© 2024
Play Live Radio
Next Up:
0:00
0:00
0:00 0:00
Available On Air Stations

Rogovoy Report for January 17, 2014

This weekend brings film, art, literature, dance, honkytonk, indie-folk – you name it, the Berkshires has it this weekend.

Good People Go To Hell, Saved People Go To Heaven” is a new documentary by Williamstown filmmaker Holly Hardman. The film examines the arcane world of evangelical outreach rallies, high-octane church services, and old-time tent revivals, and will be screened at the Triplex Cinema in Great Barrington on Sunday, at 11am, in a presentation by the BIFF REEL Friends Film Society. Film director Hardman will be in attendance for a Q&A following the screening The film deftly manages to cover the breadth and complexity of Christian End-Times culture while focusing on one family’s riveting saga of faith and conflict.

*Dataset entries*.
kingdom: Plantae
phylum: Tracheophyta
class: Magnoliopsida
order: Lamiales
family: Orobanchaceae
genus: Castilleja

*Task instructions*.
- a) According to the Rogovoy Report, which film society is presenting the screening of Holly Hardman's documentary?
- b) Transcribe the part of the Rogovoy Report that opens with the words containing "Good People Go" and closes with "faith and conflict.".

*In response*.
- a) The BIFF REEL Friends Film Society.

- b)
Good People Go To Hell, Saved People Go To Heaven” is a new documentary by Williamstown filmmaker Holly Hardman. The film examines the arcane world of evangelical outreach rallies, high-octane church services, and old-time tent revivals, and will be screened at the Triplex Cinema in Great Barrington on Sunday, at 11am, in a presentation by the BIFF REEL Friends Film Society. Film director Hardman will be in attendance for a Q&A following the screening The film deftly manages to cover the breadth and complexity of Christian End-Times culture while focusing on one family’s riveting saga of faith and conflict.